The adverse events reported in clinical trials with Kortikoid-ratiopharm F Allergy or Triamcinolone Nasal Spray most commonly involved the mucous membranes of the nose and throat.
The following frequency rating has been used, when applicable:
Very common > 10%; Common > 1 and < 10%; Uncommon > 0.1 and < 1%; Rare > 0.01 and < 0.1%; Very rare < 0.01% and not known (frequency cannot be estimated from available data).
Within each frequency grouping, undesirable effects are presented in order of decreasing seriousness.
The most frequent adverse reactions in adults were:
- Infections and infestations
Common: flu syndrome, pharyngitis, rhinitis
- Immune system disorders
Not known: hypersensitivity (including rash, urticaria, pruritus and facial oedema)
- Psychiatric disorders
Not known: insomnia
- Nervous system disorders
Not known: dizziness and alterations of taste and smell
- Eye disorders
Not known: cataract, glaucoma, increased ocular pressure
- Respiratory, thoracic and mediastinal disorders
Common: bronchitis, epistaxis, cough
Rare: nasal septum perforations
Not known: nasal irritation, dry mucous membrane, nasal congestion, sneezing, dyspnoea
- Gastrointestinal disorders
Common: dyspepsia, tooth disorder
Not known: nausea
- General disorders and administration site conditions
Not known: fatigue
Not known: decreased blood cortisol
Systemic effects of nasal corticosteroids may occur, particularly when prescribed at high doses for prolonged periods.

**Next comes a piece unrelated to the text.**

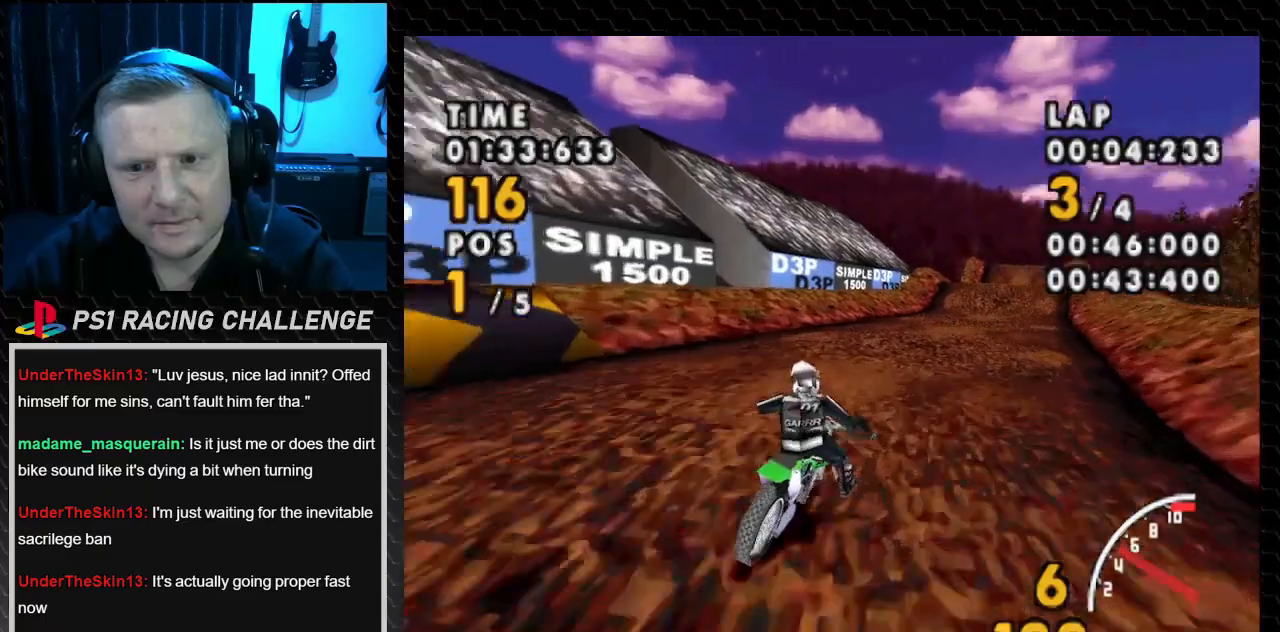
{"buttons": ["CROSS"], "events": [[67, "CROSS", "down"], [133, "SQUARE", "up"], [267, "DPAD_RIGHT", "up"]]}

Reporting of suspected adverse reactions
Reporting suspected adverse reactions after authorisation of the medicinal product is important. It allows continued monitoring of the benefit/risk balance of the medicinal product. Healthcare professionals are asked to report any suspected adverse reactions via Yellow Card Scheme at: www.mhra.gov.uk/yellowcard
Excess dosage or too-frequent administration of injections into the same site may cause local subcutaneous atrophy. If this occurs, recovery may take several months due to the long-term effect of the drug.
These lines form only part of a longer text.